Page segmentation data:
_ _ _ _
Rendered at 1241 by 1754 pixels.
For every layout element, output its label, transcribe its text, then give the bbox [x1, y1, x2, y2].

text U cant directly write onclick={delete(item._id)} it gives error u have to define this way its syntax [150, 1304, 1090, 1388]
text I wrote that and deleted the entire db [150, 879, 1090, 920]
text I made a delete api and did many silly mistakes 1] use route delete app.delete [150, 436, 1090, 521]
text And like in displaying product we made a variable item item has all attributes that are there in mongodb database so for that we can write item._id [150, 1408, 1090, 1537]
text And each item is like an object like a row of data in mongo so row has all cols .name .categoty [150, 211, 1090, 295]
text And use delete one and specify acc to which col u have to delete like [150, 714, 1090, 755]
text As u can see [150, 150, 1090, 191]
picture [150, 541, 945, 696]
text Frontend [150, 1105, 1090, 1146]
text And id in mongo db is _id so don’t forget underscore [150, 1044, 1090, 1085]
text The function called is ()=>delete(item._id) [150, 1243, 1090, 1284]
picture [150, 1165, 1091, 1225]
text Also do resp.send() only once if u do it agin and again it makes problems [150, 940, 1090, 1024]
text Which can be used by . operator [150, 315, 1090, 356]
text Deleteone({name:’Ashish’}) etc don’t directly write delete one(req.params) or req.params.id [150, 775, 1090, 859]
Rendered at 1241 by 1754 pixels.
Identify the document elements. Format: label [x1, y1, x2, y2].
_ _ _ _
**Task requirements**
Please set down each of the entries above exactly as given.

**Solution for this problem**
Rendered at 1241 by 1754 pixels.
For every layout element, output its label, transcribe its text, then give the bbox [x1, y1, x2, y2].

text U cant directly write onclick={delete(item._id)} it gives error u have to define this way its syntax [150, 1304, 1090, 1388]
text I wrote that and deleted the entire db [150, 879, 1090, 920]
text I made a delete api and did many silly mistakes 1] use route delete app.delete [150, 436, 1090, 521]
text And like in displaying product we made a variable item item has all attributes that are there in mongodb database so for that we can write item._id [150, 1408, 1090, 1537]
text And each item is like an object like a row of data in mongo so row has all cols .name .categoty [150, 211, 1090, 295]
text And use delete one and specify acc to which col u have to delete like [150, 714, 1090, 755]
text As u can see [150, 150, 1090, 191]
picture [150, 541, 945, 696]
text Frontend [150, 1105, 1090, 1146]
text And id in mongo db is _id so don’t forget underscore [150, 1044, 1090, 1085]
text The function called is ()=>delete(item._id) [150, 1243, 1090, 1284]
picture [150, 1165, 1091, 1225]
text Also do resp.send() only once if u do it agin and again it makes problems [150, 940, 1090, 1024]
text Which can be used by . operator [150, 315, 1090, 356]
text Deleteone({name:’Ashish’}) etc don’t directly write delete one(req.params) or req.params.id [150, 775, 1090, 859]
Rendered at 1241 by 1754 pixels.
Identify the document elements. Format: label [x1, y1, x2, y2].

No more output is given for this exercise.